=== QUÉ DEBES HACER ===
Según el fragmento del documento, ¿a qué equivalían la muerte del monstruo Rahab y la victoria sobre las Aguas?

Ciertas huellas del antiguo escenario del combate y de la victoria de la
divinidad sobre el monstruo marino, encarnación del caos, pueden descifrarse
igualmente en el ceremonial israelita del Año Nuevo, tal cual se ha conservado
en el culto jerosolimitano. Recientes investigaciones (Mowinckel, Pederson,
Hans Schmidt, A. R. Johnson, etcétera) han aportado los elementos rituales y
las implicaciones cosmogónico-escatológicas de los Salmos y han mostrado el
papel desempeñado por el rey en la fiesta de Año Nuevo, en que se conmemoraba
el triunfo de Yavhé, jefe de las fuerzas de la luz, sobre las fuerzas de las
tinieblas (el caos marino, el monstruo primordial Rahab). A ese triunfo seguía
la entronización de Yahvé como rey y la repetición del acto cosmogónico. La
muerte del monstruo Rahab y la victoria sobre las Aguas (que significa la
organización del mundo) equivalían a la creación del cosmos y al mismo tiempo a
la “salvación” del hombre (“victoria sobre la muerte”, garantía para la
alimentación para el año por venir, etc.). Limitémonos por el momento a
observar entre estos vestigios de cultos arcaicos la repetición periódica (“la
revolución del año”, Éxodo, 34, 22;
la “salida” del año (pues el combate contra Rahab presupone la reactualización
del caos primordial, mientras que la victoria sobre las “profundidades
acuáticas” sólo puede significar el establecimiento de las “formas firmes”, es
decir, la creación.) Ulteriormente veremos que en la conciencia del pueblo
hebreo esa victoria cosmogónica se convierte en la victoria sobre los reyes
extranjeros presentes y por venir; la cosmogonía justifica el mesianismo y el
apocalipsis, y echa así las bases de una filosofía de la historia.

=== DATOS DEL EJERCICIO ===

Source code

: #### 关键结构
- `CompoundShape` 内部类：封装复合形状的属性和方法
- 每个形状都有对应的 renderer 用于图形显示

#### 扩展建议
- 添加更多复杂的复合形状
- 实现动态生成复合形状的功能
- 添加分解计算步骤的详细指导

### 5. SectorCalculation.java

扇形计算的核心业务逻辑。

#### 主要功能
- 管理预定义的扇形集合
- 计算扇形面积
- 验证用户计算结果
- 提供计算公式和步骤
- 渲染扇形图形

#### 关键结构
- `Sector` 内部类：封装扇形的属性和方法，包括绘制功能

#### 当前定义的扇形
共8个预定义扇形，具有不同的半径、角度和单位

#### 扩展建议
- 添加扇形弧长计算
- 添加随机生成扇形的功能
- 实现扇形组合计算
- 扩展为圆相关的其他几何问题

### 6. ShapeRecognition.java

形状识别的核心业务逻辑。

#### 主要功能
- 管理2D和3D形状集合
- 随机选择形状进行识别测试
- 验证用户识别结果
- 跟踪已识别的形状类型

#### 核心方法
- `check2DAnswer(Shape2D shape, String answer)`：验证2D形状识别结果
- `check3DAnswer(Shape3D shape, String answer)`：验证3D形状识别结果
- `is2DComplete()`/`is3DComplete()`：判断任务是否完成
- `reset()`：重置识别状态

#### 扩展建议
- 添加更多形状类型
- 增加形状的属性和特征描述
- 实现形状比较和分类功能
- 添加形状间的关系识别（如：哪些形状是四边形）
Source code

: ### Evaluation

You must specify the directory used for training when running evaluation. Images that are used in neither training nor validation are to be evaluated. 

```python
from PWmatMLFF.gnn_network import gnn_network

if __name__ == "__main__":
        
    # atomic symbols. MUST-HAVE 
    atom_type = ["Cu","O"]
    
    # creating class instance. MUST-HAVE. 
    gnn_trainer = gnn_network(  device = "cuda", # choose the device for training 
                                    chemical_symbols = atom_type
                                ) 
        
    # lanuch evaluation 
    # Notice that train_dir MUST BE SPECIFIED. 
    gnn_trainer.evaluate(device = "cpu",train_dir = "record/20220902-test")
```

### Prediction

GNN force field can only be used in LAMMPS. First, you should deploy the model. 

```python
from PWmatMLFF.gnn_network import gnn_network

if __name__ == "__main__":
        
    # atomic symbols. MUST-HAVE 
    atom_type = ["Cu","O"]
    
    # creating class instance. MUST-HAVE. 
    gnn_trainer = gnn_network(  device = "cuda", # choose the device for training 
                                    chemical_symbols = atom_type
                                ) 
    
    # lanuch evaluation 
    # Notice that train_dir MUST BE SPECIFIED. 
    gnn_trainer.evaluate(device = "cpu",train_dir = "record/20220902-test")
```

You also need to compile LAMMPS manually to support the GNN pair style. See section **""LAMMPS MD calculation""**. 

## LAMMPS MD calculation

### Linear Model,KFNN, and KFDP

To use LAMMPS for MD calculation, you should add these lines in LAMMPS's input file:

=== PROBLEMA RESUELTO ===
Equivalían a la creación del cosmos y, al mismo tiempo, a la "salvación" del hombre.